Train multiple linear SVM classifiers to predict binary classes and classify into 4 classes
Here we have four sets of articles about: 1) operating systems, 2) vehicles, 3) sports, and 4) politics. Each set consists of various articles collected from a corresponding newsgroup where each article is represented by Bag-of-Words (BoW) features. That is, after extracting all the relevant words from the entire dataset, feature vectors are dfined as the frequency of words occurring in each article.
Since you have more than two classes, using a single binary SVM classifier is not sufficient. Instead, you are going to combine several binary SVM classifiers to predict multiple classes. Thus, the goal is to train multiple linear SVM classifiers that predict binary classes based on BoW features, then combining them to properly predict one of the four classes.
articles.train --> Training data consisting of 4,000 articles (1,000 articles per class)
articles.test --> Test data consisting of 2,400 articles (600 articles per class)
words.map --> A word table mapping every relevant word into its line number.
1) Train four dfferent (hard-margin) linear classiffers. As SVM classiffes only binary
labels, you have to replace the target class number to 1 and all others to -1 before calling
the library function. For instance, if you try to classify whether or not politics, you are to
use 1,000 articles about politics as positive samples and 3,000 others as negative samples
for training. Once you learn the four classiffers, the output label of each test example x.
2) Train soft-margin linear classiffers with different C values from {0.125,0.25, 0.5, 1, 2, 4, 8, ... , 256, 512}.
In order to pick the best C value, you are required to perform a hold-out validation:
1. Split the entire training data randomly into 75% for training and 25% for validation.
2. For each C value, learn four binary classiffers similar to part (a) but only on the training data.
3. Measure the overall classiffcation error on the validation data.
4. Pick the C with the lowest validation error.
Plot a graph showing both training and validation errors together with varying C in log-scale.
What are the best C value formulticlass classiffcation?

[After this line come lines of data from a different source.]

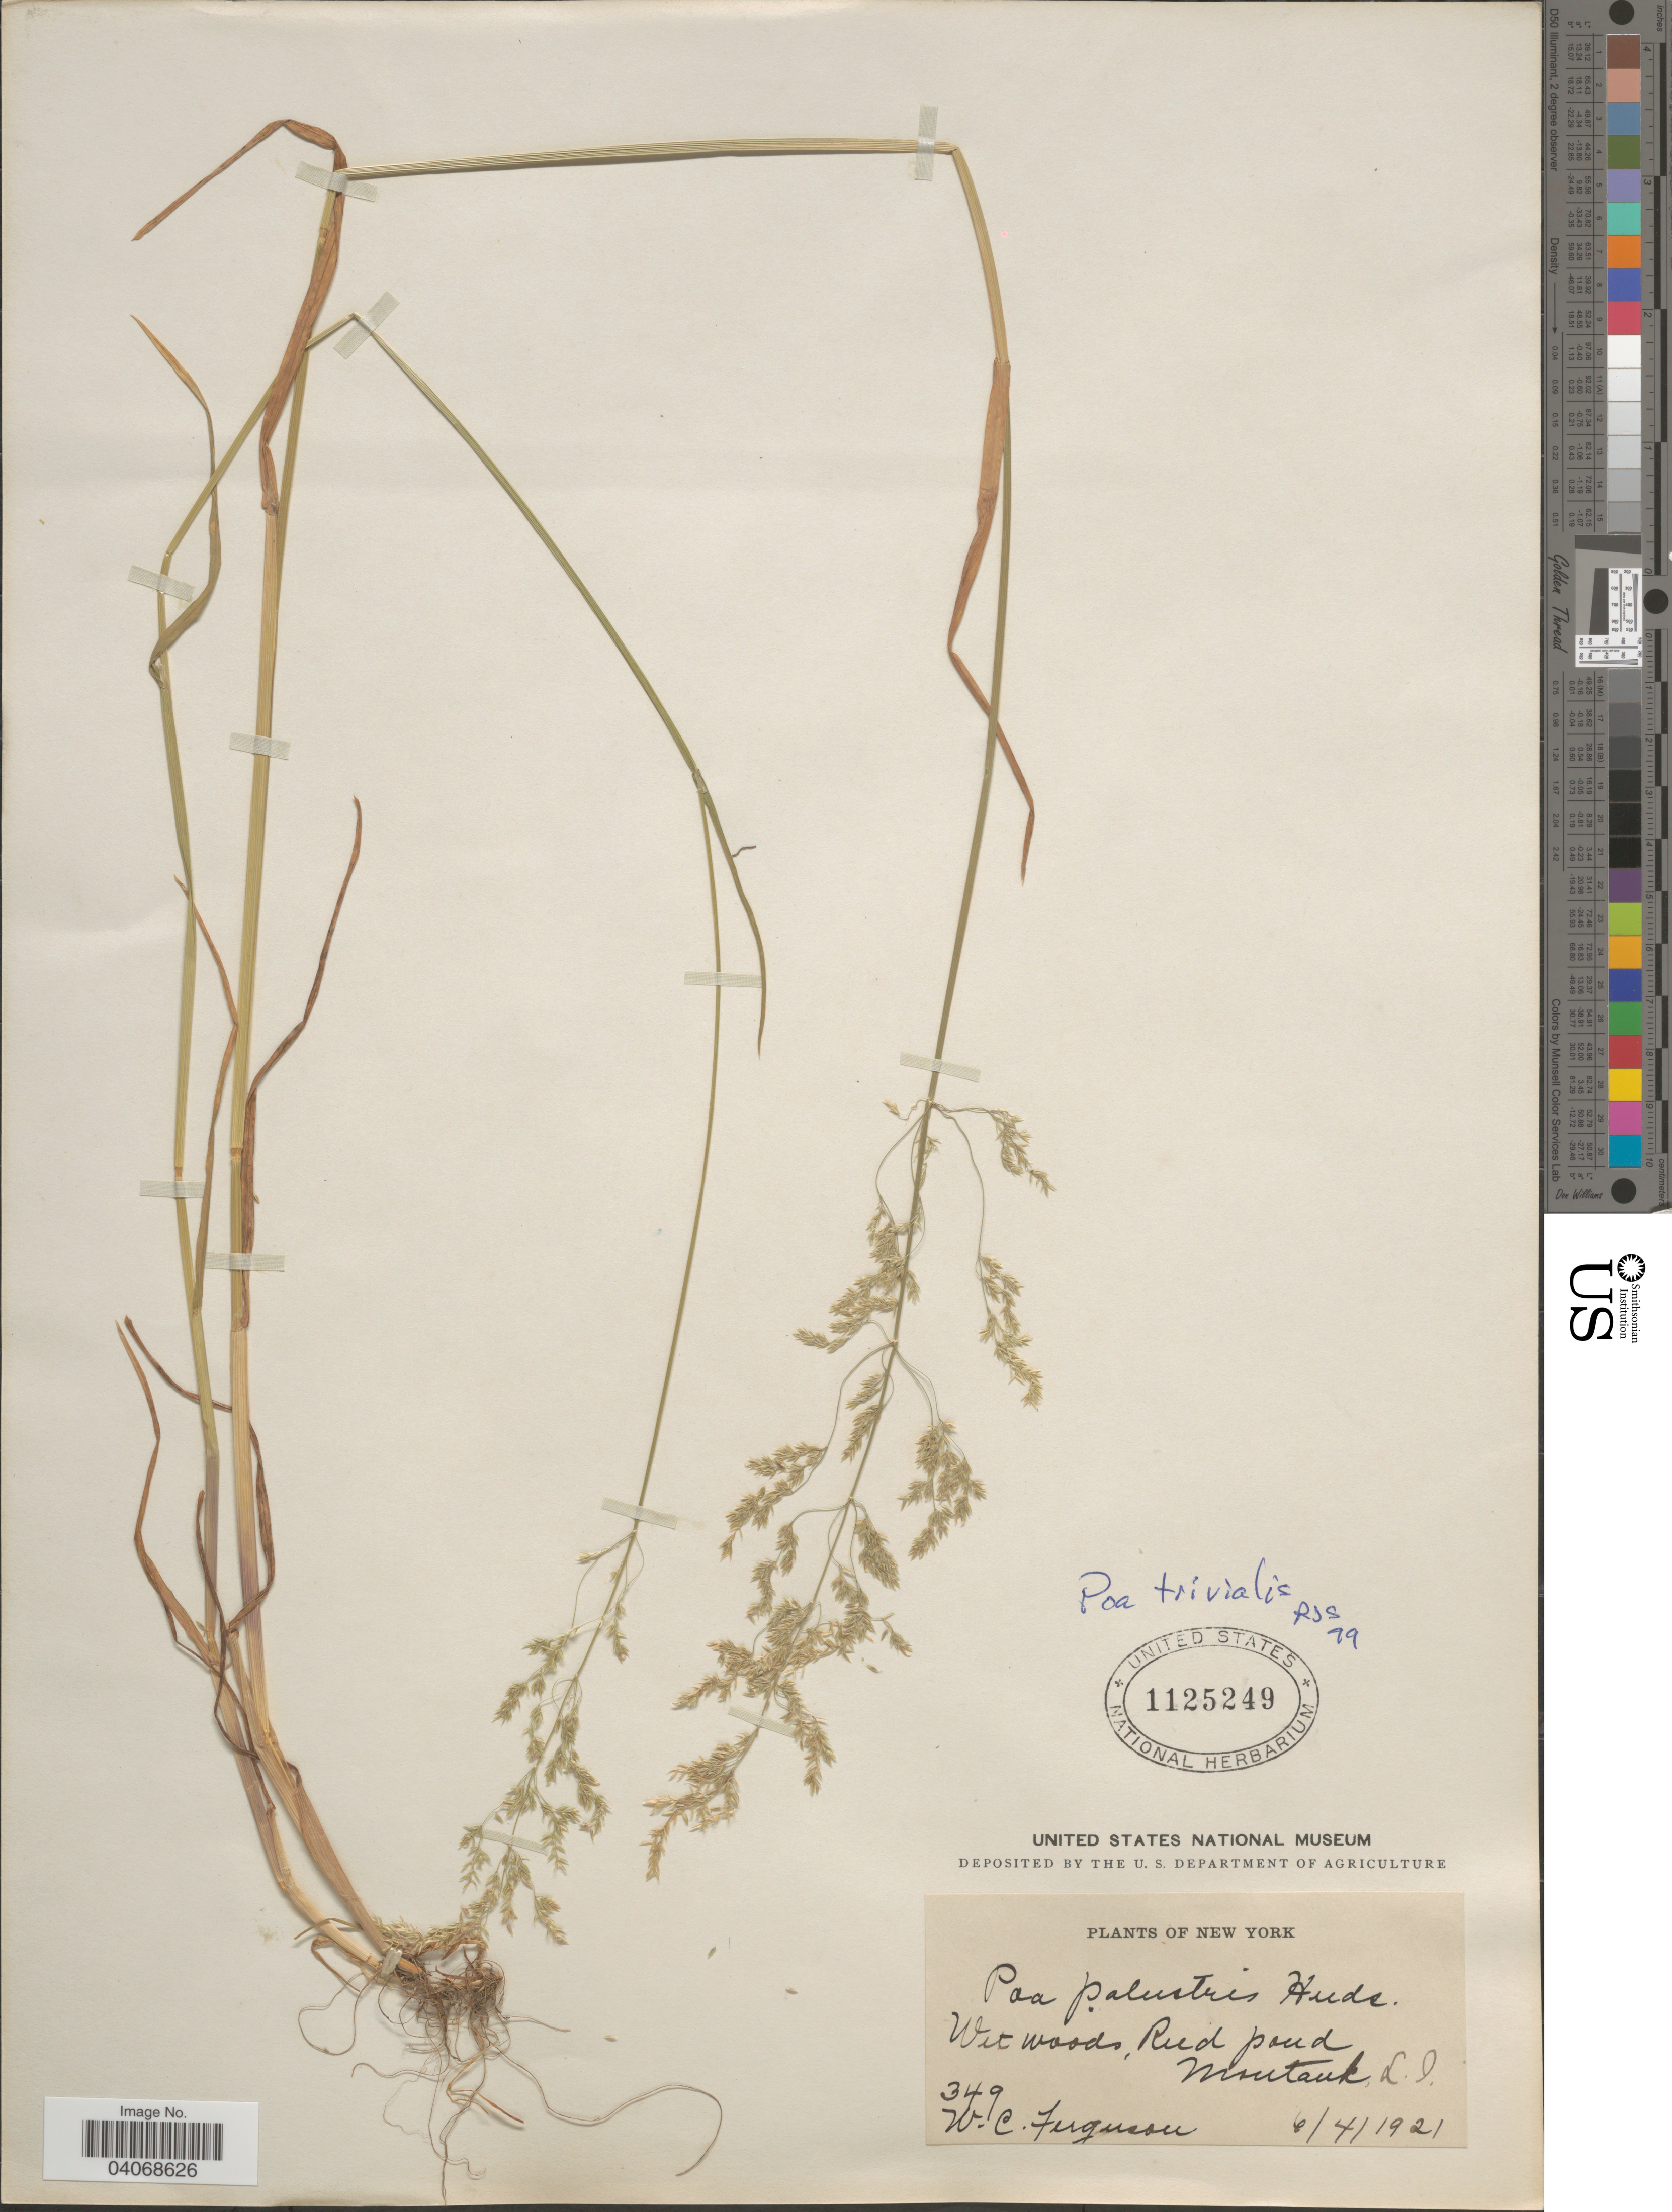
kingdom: Plantae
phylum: Tracheophyta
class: Liliopsida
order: Poales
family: Poaceae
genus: Poa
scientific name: Poa trivialis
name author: L.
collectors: W. Ferguson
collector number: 349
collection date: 1921-06-04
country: United States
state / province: New York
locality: Wet woods, Reed pond. Montauk, L.I.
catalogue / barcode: US 1125249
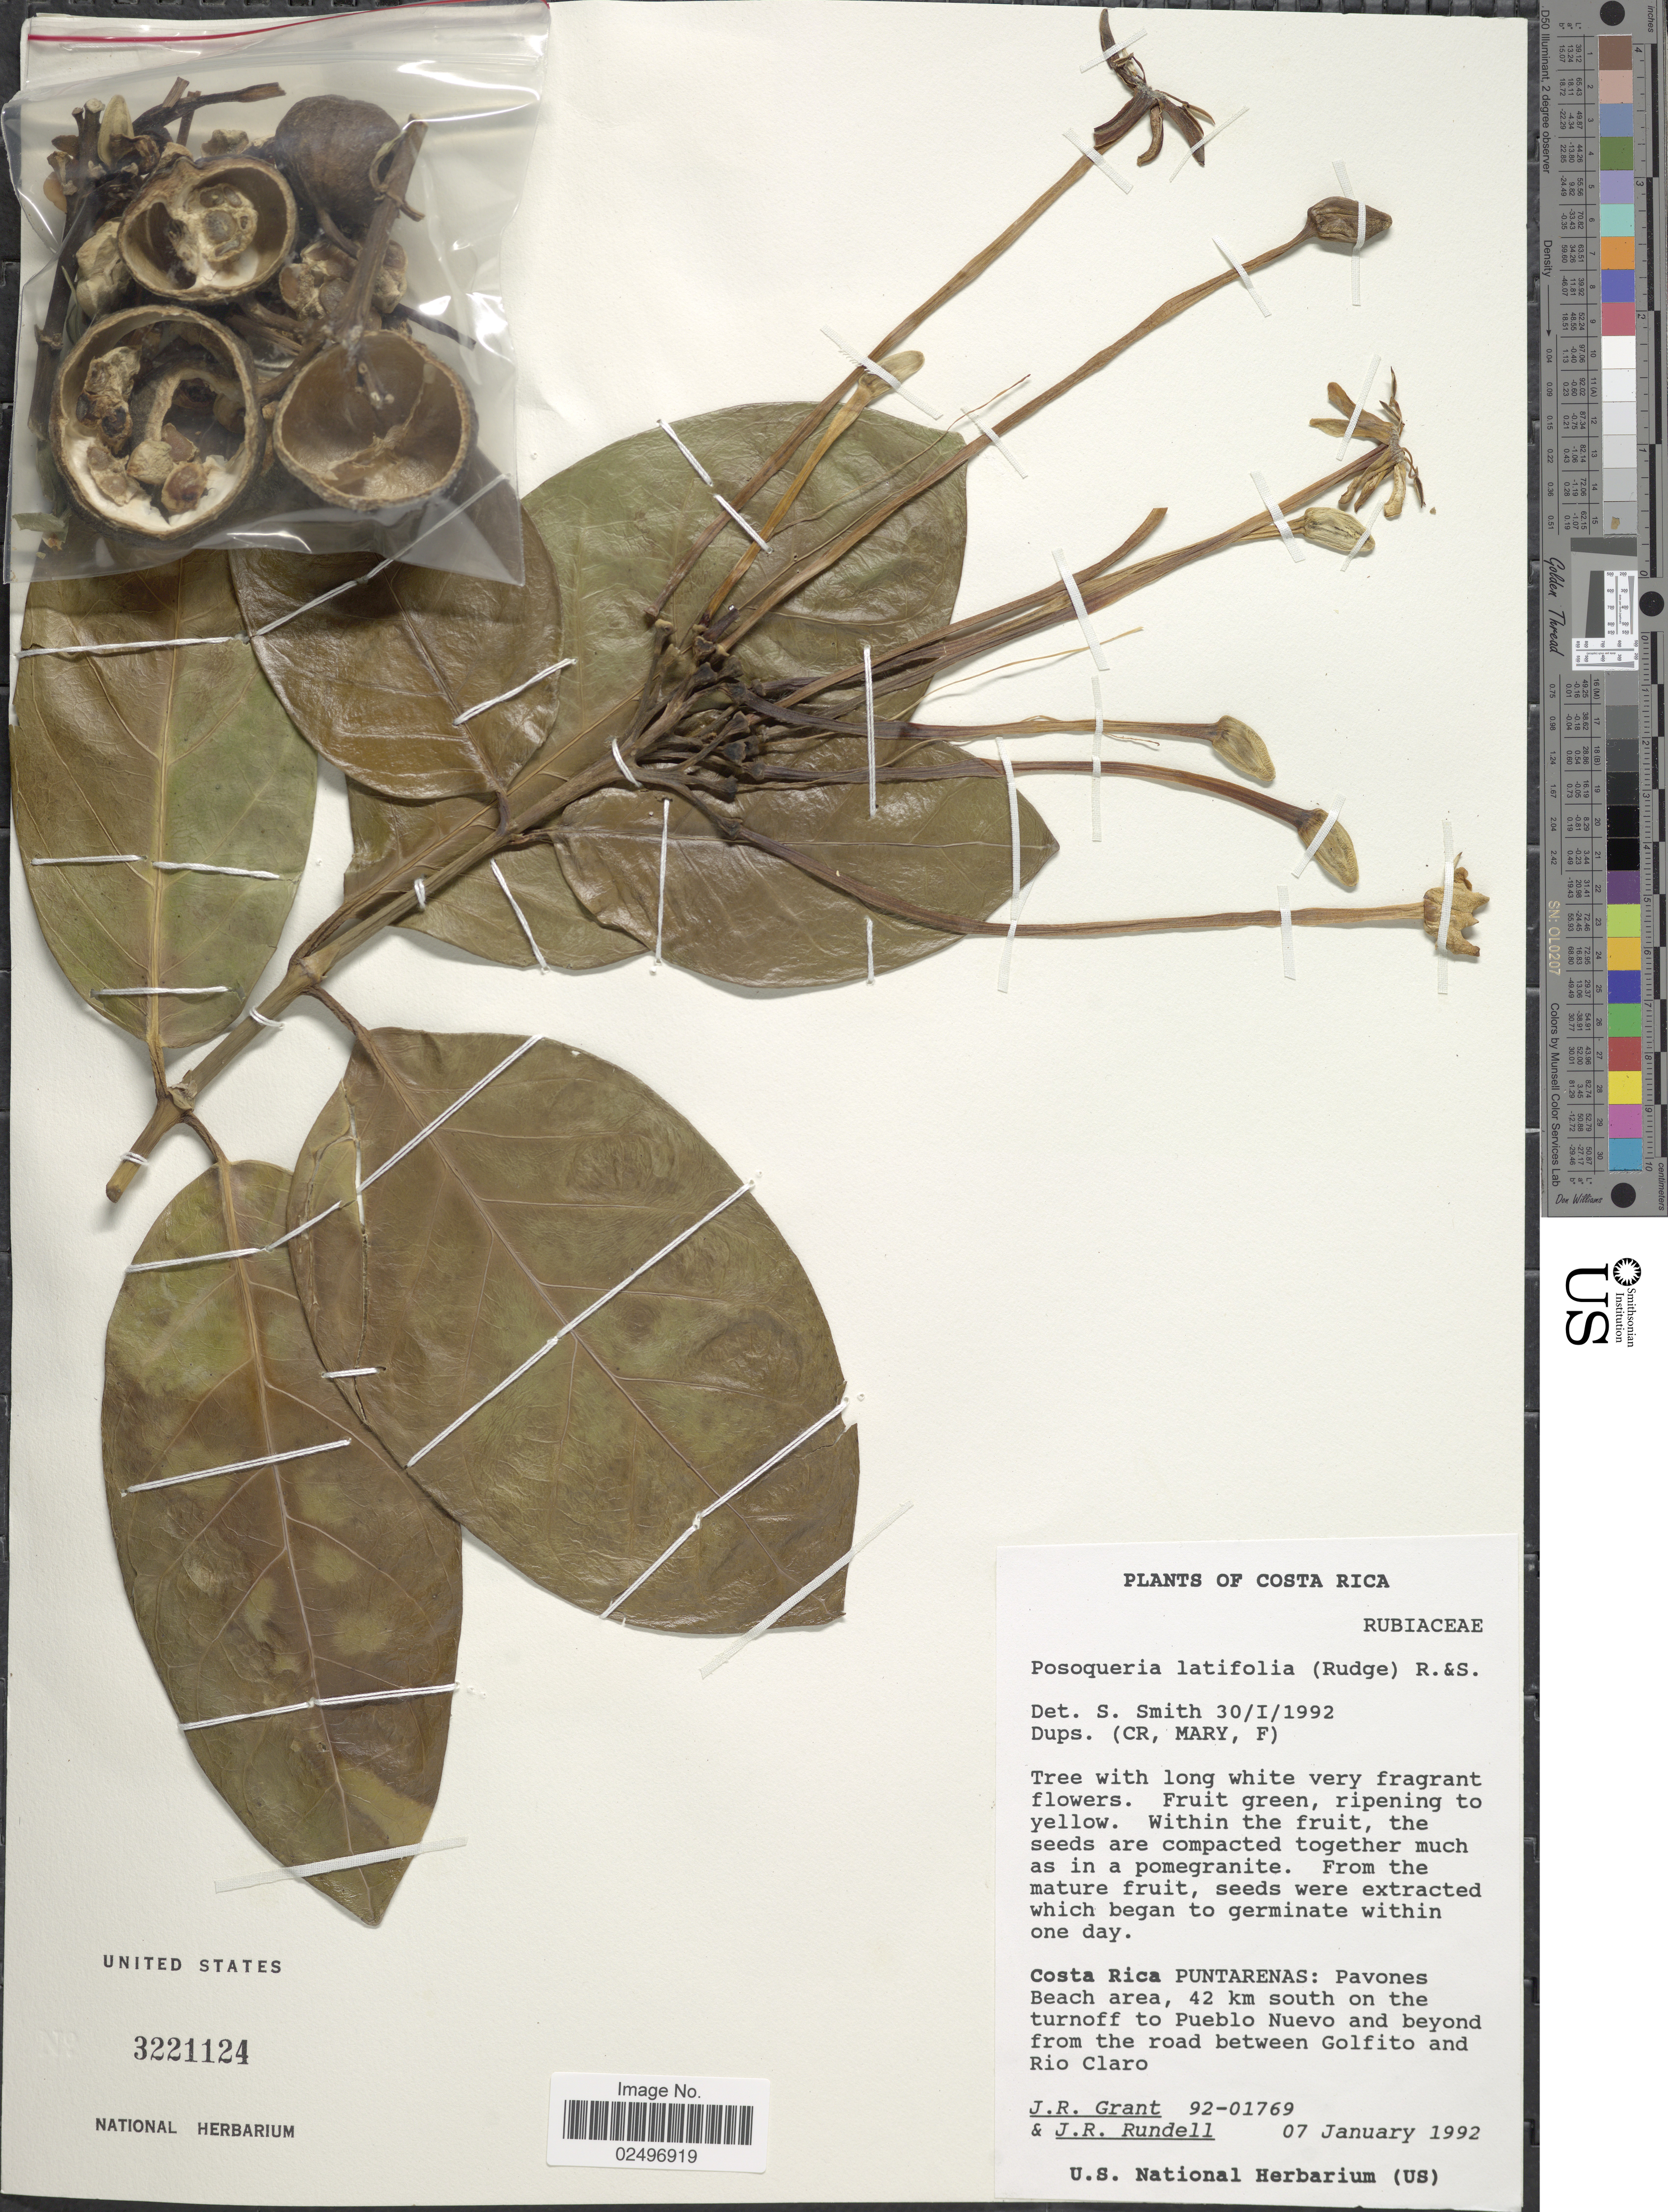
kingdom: Plantae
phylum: Tracheophyta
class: Magnoliopsida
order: Gentianales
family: Rubiaceae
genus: Posoqueria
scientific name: Posoqueria latifolia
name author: (Rudge) Roem. & Schult.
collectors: J. Grant & J. R. Rundell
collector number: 92-01769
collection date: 1992-01-07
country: Costa Rica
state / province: Puntarenas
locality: Pavones Beach area, 42 km south on the turnoff to Pueblo Nuevo and beyond from the road between Golfito and Rio Claro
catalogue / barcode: US 3221124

Performed cross validation on 75-25 split.
Using soft margin classifiers, we penalized few misclassifications with a loss function.
The C parameter is this loss function's multiplier; so the higher the C, the more we penalize making errors.
C is a regularization parameter that controls the trade off between the achieving a low training error and a low testing error that is the ability to generalize your classifier to unseen data. When the values of C is too large the optimization algorithm tries to create a hyperplane which tries to classify each training example correctly.
The best C value for multi-class classification is 20, after running for few values of C.